Nuy believes the most crucial part of fintech is that it can provide financial services that reduce business costs. ‘Not having to handle cash, being able to clear out banking instruments through mobile money, more people have access to credit – these are all things that stimulate the economy,’ Nuy says.
He adds: ‘A big part of our financial services products is distributing them through SMEs. We fund either the SME or their customers on checkout for cash capital to finance working capital and inventory growth. And I think that’s an important role we play in the economy’.
‘Unfortunately, recent times have caused many businesses to restart. We help these businesses grow, pick up, get traction, and make it easier for them to do business. But the lost value is devastating for many, specifically those in hospitality. We’ve seen from partnering with businesses in the hospitality sector that had a previous business that has partially failed that we can help them to better deals with their new business. We can generally help them grow quicker, access better inventory, and scale, be it a restaurant, shop, or other business. I think SMEs have taken the brunt of the damage during the Covid-19 pandemic.’
Finclusion currently has about 1,900 merchant partners and, according to Nuy, ‘some of them are active, some of them are not active yet. Our largest merchant partner sector has historically been in the medical industry, and we are currently building that out into other industries.’
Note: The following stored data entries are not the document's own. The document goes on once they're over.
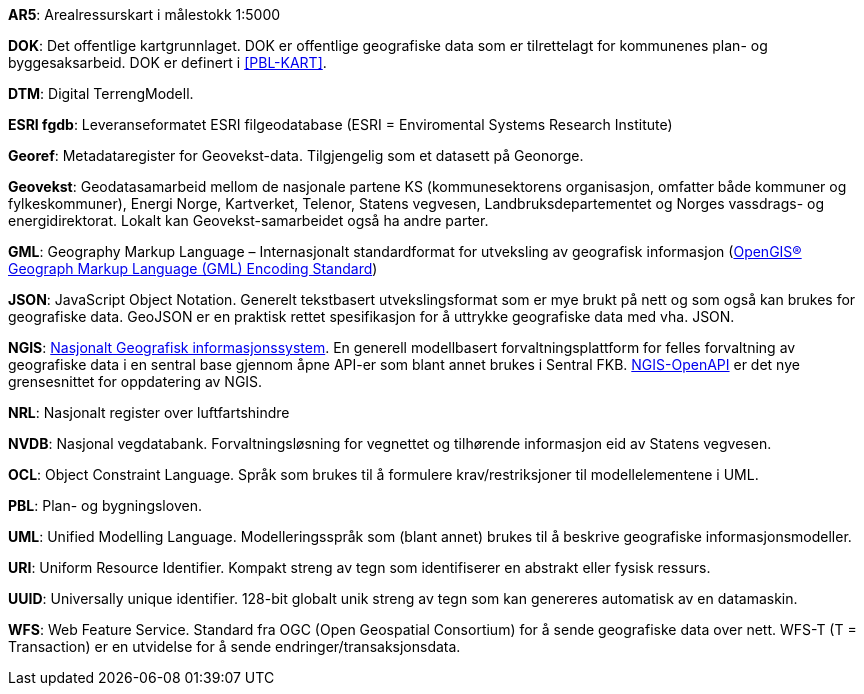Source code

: 
*AR5*: Arealressurskart i målestokk 1:5000

[#DOK]
*DOK*: Det offentlige kartgrunnlaget. DOK er offentlige geografiske data som er tilrettelagt for kommunenes plan- og byggesaksarbeid. DOK er definert i <<PBL-KART>>.

*DTM*: Digital TerrengModell.

[#ESRI fgdb]
*ESRI fgdb*: Leveranseformatet ESRI filgeodatabase (ESRI = Enviromental Systems Research Institute) 

*Georef*: Metadataregister for Geovekst-data. Tilgjengelig som et datasett på Geonorge.

*Geovekst*: Geodatasamarbeid mellom de nasjonale partene KS (kommunesektorens organisasjon, omfatter både kommuner og fylkeskommuner), Energi Norge, Kartverket, Telenor, Statens vegvesen, Landbruksdepartementet og Norges vassdrags- og energidirektorat. Lokalt kan Geovekst-samarbeidet også ha andre parter.

[#GML]
*GML*: Geography Markup Language – Internasjonalt standardformat for utveksling av geografisk informasjon (http://www.opengeospatial.org/standards/gml[OpenGIS® Geograph Markup Language (GML) Encoding Standard])  

[#JSON]
*JSON*: JavaScript Object Notation. Generelt tekstbasert utvekslingsformat som er mye brukt på nett og som også kan brukes for geografiske data. GeoJSON er en praktisk rettet spesifikasjon for å uttrykke geografiske data med vha. JSON.  

[#NGIS]
*NGIS*: https://www.kartverket.no/geodataarbeid/ngis[Nasjonalt Geografisk informasjonssystem]. En generell modellbasert forvaltningsplattform for felles forvaltning av geografiske data i en sentral base gjennom åpne API-er som blant annet brukes i Sentral FKB. https://github.com/kartverket/SFKB-API[NGIS-OpenAPI] er det nye grensesnittet for oppdatering av NGIS. 

*NRL*: Nasjonalt register over luftfartshindre

*NVDB*: Nasjonal vegdatabank. Forvaltningsløsning for vegnettet og tilhørende informasjon eid av Statens vegvesen.

*OCL*: Object Constraint Language. Språk som brukes til å formulere krav/restriksjoner til modellelementene i UML. 

*PBL*: Plan- og bygningsloven.

*UML*: Unified Modelling Language. Modelleringsspråk som (blant annet) brukes til å beskrive geografiske informasjonsmodeller.

[#URI]
*URI*: Uniform Resource Identifier. Kompakt streng av tegn som identifiserer en abstrakt eller fysisk ressurs. 

[#UUID]
*UUID*: Universally unique identifier. 128-bit globalt unik streng av tegn som kan genereres automatisk av en datamaskin.

[#WFS]
*WFS*: Web Feature Service. Standard fra OGC (Open Geospatial Consortium) for å sende geografiske data over nett. WFS-T (T = Transaction) er en utvidelse for å sende endringer/transaksjonsdata.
Earlier this year, Finclusion secured $20 million in debt & equity funding from various prominent investors. This successful capital raise shows the attraction of Finclusion as a significant African neobank.
‘I think our opportunity is extremely attractive,’ Nuy enthuses. He adds, ‘I think when it comes to successfully creating a neobank for African consumers, we have the suitable combination of skill set, track record, access to debt, and profound knowledge of the financial services space.
Financial services are much more challenging to scale than many other businesses because you don’t only have to worry about growing your sales. But you also have to worry about lending, your collection metrics, making sure your risk-scoring is appropriate, and that you are fit to collect the loans successfully.’